Call Me an African, for That I Am: Reclaiming Identity, Heritage, and Freedom in the Shadow of Empire

A Proclamation of Legacy
To declare “I am African” is to confront a duality: a cradle of ancient civilizations and a battleground of colonial greed. From Mali’s gold to the Congo’s cobalt, Africa’s story is one of luminous kingdoms and relentless extraction—first by colonial plunder, now by neocolonial scheming. This book unflinchingly traces the scars of Divide et Impera, the colonial “divide and rule” that shattered societies, and exposes the “New Scramble for Africa,” where global powers and corporations exploit resources while preaching “Dead Aid” solutions.


Reclaiming Identity

·       Colonialism to Neocolonialism: How colonial borders, linguistic hierarchies, and cultural erasure evolved into modern-day debt traps, corporate land grabs, and puppet regimes.

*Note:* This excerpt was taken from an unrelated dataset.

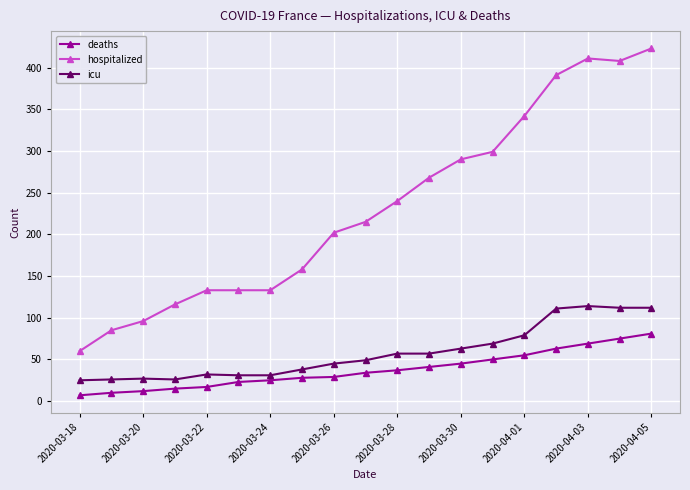

What is the value of the deaths point at the 3rd from the left?

12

·       Decolonisation as Resistance: Rejecting Eurocentric narratives, this book amplifies movements recentering Indigenous knowledge, languages, and Ubuntu—the philosophy that “I am because we are.”

Heritage: Stolen Wealth,Unbroken Spirit

·       Ancient Glory, Modern Theft: Celebrate the ingenuity of Great Zimbabwe’s architects and Timbuktu’s scholars, while dissecting how natural resources—oil, diamonds, lithium—fuel both corruption and foreign exploitation.

·       Assassinations & Silenced Voices: Examine the systemic elimination of revolutionary leaders like Patrice Lumumba and Thomas Sankara, whose visions threatened colonial and neocolonial agendas.

Freedom: The Cost of Liberation

·       Dead Aid & False Saviors: Critique the cycle of predatory loans and NGO paternalism that perpetuates dependency, echoing critiques by scholars like Dambisa Moyo.

·       Corruption as Colonial Legacy: Unpack how colonial administrative structures bred kleptocratic regimes, turning liberation into a hollow promise for millions.

A Call to Reclamation
Call Me an African is a battle cry against historical amnesia and modern complicity. It bridges past and present—from the resilience of anticolonial revolts to today’s youth-led uprisings against dictatorships and climate injustice. This is not a lament but a blueprint: to dismantle colonial mentalities, reclaim stolen heritage, and redefine freedom beyond Western scripts. Africa’s future is not in extraction or aid, but in the unyielding spirit of those who declare, We are already free.